Cette année, pour la première fois depuis longtemps, une
circulaire signée des deux ministres de tutelle, M. Allègre et
Mme Royal, a été publiée lors de la rentrée
scolaire . Elle faisait le point sur un certain nombre d'articles du Code
pénal concernant les interdits et les sanctions dans le cadre de la
violence ou de l'agression sexuelle.
Il est vrai que dans le bizutage - terme très ambigu qui peut
également comporter des éléments positifs - on trouve une
forme d'atteinte à la dignité de l'individu qui ne relève,
ni de l'agression sexuelle, ni de la violence au sens physique, mais qui place
l'individu en position délicate par rapport à un public qui
l'humilie. C'est peut-être sur ce point que l'on aurait besoin de
précision.
M. BONNET
- Vous avez déjà répondu partiellement
à ma question. J'ai également connu la tradition du bizutage
à l'Ecole normale. J'ai failli subir le bizutage mais j'y ai
échappé grâce à ma stature qui m'a permis de
résister à mes agresseurs. Mais ceci est une vieille affaire.
Néanmoins, je me pose la question parce que j'ai été
témoin, à cette époque déjà, de sanctions
contre des élèves de l'Ecole normale d'instituteurs qui avaient
abusé.
La question que je me pose maintenant est la suivante : il y a une circulaire
aujourd'hui. Faut-il encore légiférer ? L'outil dont nous
disposons n'est-il pas suffisant ? Je pose ma question naïvement et
je n'ai pas d'a priori dans ce domaine. Cela dit, je voudrais faire
l'économie d'un texte dans la mesure où l'on n'en a pas besoin.

__________

- [OBJECTIF 1]:
Répondez à ces questions d'après l'extrait sur le bizutage :
(a) Qui a signé la circulaire publiée lors de la rentrée scolaire ?
(b) Sur quoi cette circulaire faisait-elle le point ?
(c) D'après M. Bonnet, qu'est-ce qui lui a permis d'échapper au bizutage à l'École normale ?
- [OBJECTIF 2]: Écrivez la suite de l'extrait sur le bizutage, en reprenant après sa dernière phrase.
Les enregistrements qui suivent ne sont pas utiles ici.

__________

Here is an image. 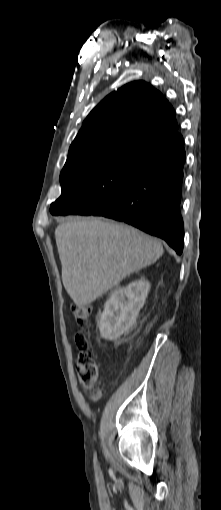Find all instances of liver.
<instances>
[{
    "label": "liver",
    "mask_w": 221,
    "mask_h": 510,
    "mask_svg": "<svg viewBox=\"0 0 221 510\" xmlns=\"http://www.w3.org/2000/svg\"><path fill=\"white\" fill-rule=\"evenodd\" d=\"M55 239L64 288L78 307L91 304L163 254L157 239L99 218L69 219L57 226Z\"/></svg>",
    "instance_id": "6515ba94"
}]
</instances>
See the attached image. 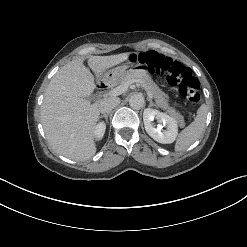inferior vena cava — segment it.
Returning a JSON list of instances; mask_svg holds the SVG:
<instances>
[{
	"instance_id": "inferior-vena-cava-1",
	"label": "inferior vena cava",
	"mask_w": 247,
	"mask_h": 247,
	"mask_svg": "<svg viewBox=\"0 0 247 247\" xmlns=\"http://www.w3.org/2000/svg\"><path fill=\"white\" fill-rule=\"evenodd\" d=\"M120 103V99L117 97L104 98L99 102V110L101 113H109Z\"/></svg>"
}]
</instances>
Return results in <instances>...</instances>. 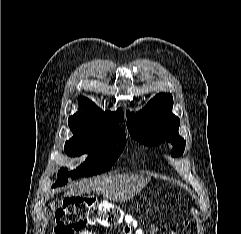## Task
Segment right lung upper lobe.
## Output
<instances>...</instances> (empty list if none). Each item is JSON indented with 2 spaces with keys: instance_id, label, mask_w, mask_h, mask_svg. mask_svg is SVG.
Masks as SVG:
<instances>
[{
  "instance_id": "cb5924a9",
  "label": "right lung upper lobe",
  "mask_w": 241,
  "mask_h": 234,
  "mask_svg": "<svg viewBox=\"0 0 241 234\" xmlns=\"http://www.w3.org/2000/svg\"><path fill=\"white\" fill-rule=\"evenodd\" d=\"M79 100L82 112L69 117L70 125L81 130L122 131L117 125L124 119L121 109L116 112H103L89 99L80 97Z\"/></svg>"
}]
</instances>
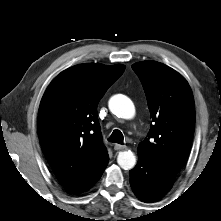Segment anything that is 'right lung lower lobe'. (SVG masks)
Instances as JSON below:
<instances>
[{
  "instance_id": "right-lung-lower-lobe-1",
  "label": "right lung lower lobe",
  "mask_w": 221,
  "mask_h": 221,
  "mask_svg": "<svg viewBox=\"0 0 221 221\" xmlns=\"http://www.w3.org/2000/svg\"><path fill=\"white\" fill-rule=\"evenodd\" d=\"M100 177H101V176H100ZM100 177H99V178H100ZM99 178H98L94 183H92L90 186H88V187H86L85 189H82V190H80V191H78V192H82V191H85V190L91 188V187L99 180Z\"/></svg>"
}]
</instances>
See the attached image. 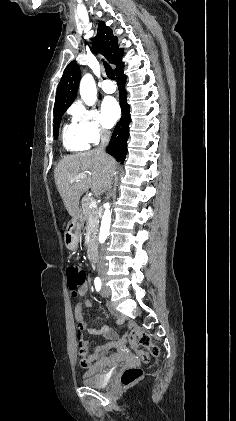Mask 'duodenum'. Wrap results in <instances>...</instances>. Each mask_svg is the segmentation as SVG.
<instances>
[{"label": "duodenum", "mask_w": 236, "mask_h": 421, "mask_svg": "<svg viewBox=\"0 0 236 421\" xmlns=\"http://www.w3.org/2000/svg\"><path fill=\"white\" fill-rule=\"evenodd\" d=\"M88 257L91 261L95 262L97 259L96 253V236H92L88 246ZM79 334V341L82 344H86V341L83 339L82 328L81 331L78 332ZM124 341L121 340L117 346L121 347ZM110 348V344H105L100 346L97 350V353L91 355V362H95L94 369L99 370L103 366H112L116 360L120 358V355H114L112 357L106 356L108 349Z\"/></svg>", "instance_id": "duodenum-1"}]
</instances>
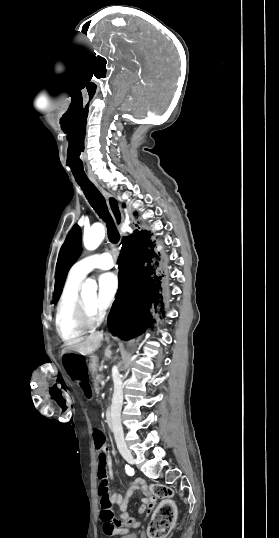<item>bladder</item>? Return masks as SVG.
Instances as JSON below:
<instances>
[{
	"label": "bladder",
	"instance_id": "obj_1",
	"mask_svg": "<svg viewBox=\"0 0 279 538\" xmlns=\"http://www.w3.org/2000/svg\"><path fill=\"white\" fill-rule=\"evenodd\" d=\"M131 538H136L134 532H132Z\"/></svg>",
	"mask_w": 279,
	"mask_h": 538
}]
</instances>
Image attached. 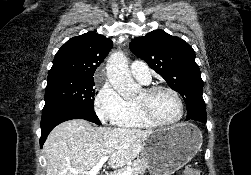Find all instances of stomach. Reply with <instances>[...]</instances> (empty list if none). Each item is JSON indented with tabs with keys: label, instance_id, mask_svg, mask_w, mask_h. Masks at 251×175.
Masks as SVG:
<instances>
[{
	"label": "stomach",
	"instance_id": "1",
	"mask_svg": "<svg viewBox=\"0 0 251 175\" xmlns=\"http://www.w3.org/2000/svg\"><path fill=\"white\" fill-rule=\"evenodd\" d=\"M203 143L201 129L194 123H176L148 135L141 157L152 175H172L198 153Z\"/></svg>",
	"mask_w": 251,
	"mask_h": 175
}]
</instances>
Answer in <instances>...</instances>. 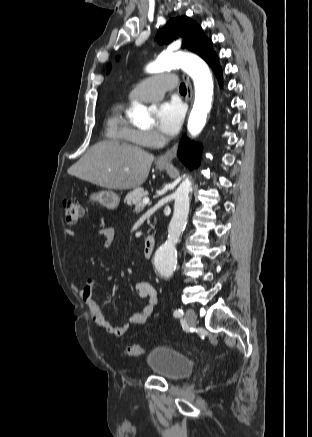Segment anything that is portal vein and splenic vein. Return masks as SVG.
<instances>
[{"label": "portal vein and splenic vein", "mask_w": 312, "mask_h": 437, "mask_svg": "<svg viewBox=\"0 0 312 437\" xmlns=\"http://www.w3.org/2000/svg\"><path fill=\"white\" fill-rule=\"evenodd\" d=\"M148 203H149V198H148V197H144V199H143V205L136 206V207H135V210H136V211L141 210V209L144 207V205H146V204H148Z\"/></svg>", "instance_id": "1"}]
</instances>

__________

- [RÉSULTAT FINAL 1]:
(a) Les deux ministres de tutelle, M. Allègre et Mme Royal.
(b) Sur un certain nombre d'articles du Code pénal concernant les interdits et les sanctions dans le cadre de la violence ou de l'agression sexuelle.
(c) Sa stature, qui lui a permis de résister à ses agresseurs.

- [RÉSULTAT FINAL 2]:
Vous avez pratiquement répondu à la question, peut-être pas
assez précisément à mon goût. En tant que praticien,
avez-vous encore besoin de textes plus précis ?
M. DEVIS
- En tout cas, sur les atteintes à la dignité, on
a besoin au minimum d'une explication et d'une action pour permettre aux
établissements de se mettre au diapason. S'agissant de la loi et
n'étant pas juriste, j'avoue une relative incompétence dans ce
domaine pour vous répondre plus précisément.
M. BADINTER
- J'avais le sentiment que " violence "
et
" violence physique ", c'est aussi toutes les formes de
contrainte
morale auxquelles on ne peut pas résister. La violence, c'est ce qui est
contrainte.
M. JOLIBOIS
- Et la mise en danger selon le nouveau Code pénal.
M. BADINTER
- Je cherche, mais la spécificité
m'échappe.
M. HOEFFEL
- Le propos est sans doute raide, mais les politiques en
prennent parfois aussi " plein la figure ". Ne pensez-vous
pas que le
prétexte d'une loi consacrant le bizutage comme quelque chose de
condamnable, permettrait à certains patrons d'établissements de
s'abriter, alors que, jusqu'à présent, ils pensaient que ce
n'était pas interdit par la loi puisque c'était admis,
toléré ? Faut-il vraiment changer la loi ?
M. DEVIS
- Je ne sais pas si on tolérait vraiment. De nombreux
collègues ignorent ce qui se passe réellement.
Vous avez fait allusion à l'époque où nous étions
élèves-maîtres ; pour ma part, je suis convaincu que le
directeur de l'Ecole normale de l'époque ignorait ce qui se passait dans
son établissement. (Signes de protestation) Du moins, ne pouvait-il
connaître les choses les plus graves, ou alors il était fautif
à l'extrême car il les couvrait.
M. le PRÉSIDENT
- A mon époque, mon proviseur savait
très bien tout cela !
M. DEVIS
- Peut-être les mentalités ont-elles aussi
évolué chez les proviseurs.
Si l'arsenal juridique existe, tant mieux. Néanmoins, une loi qui
préciserait les choses en matière de bizutage pourrait avoir un
impact psychologique sur la population scolaire. Cela permettrait de dire que
les choses ont changé. Dans ce domaine, on avance toujours par
pallier ; peut-être a-t-on besoin de se sentir conforté. Je
reste donc modérément affirmatif, n'ayant pas tous les tenants et
aboutissants sur le plan juridique.
M. le PRÉSIDENT
- Y a-t-il d'autres questions ? (non)
On entend surtout parler de bizutage dans les classes
" prépas ". Pour ma part, cela ne me choque pas.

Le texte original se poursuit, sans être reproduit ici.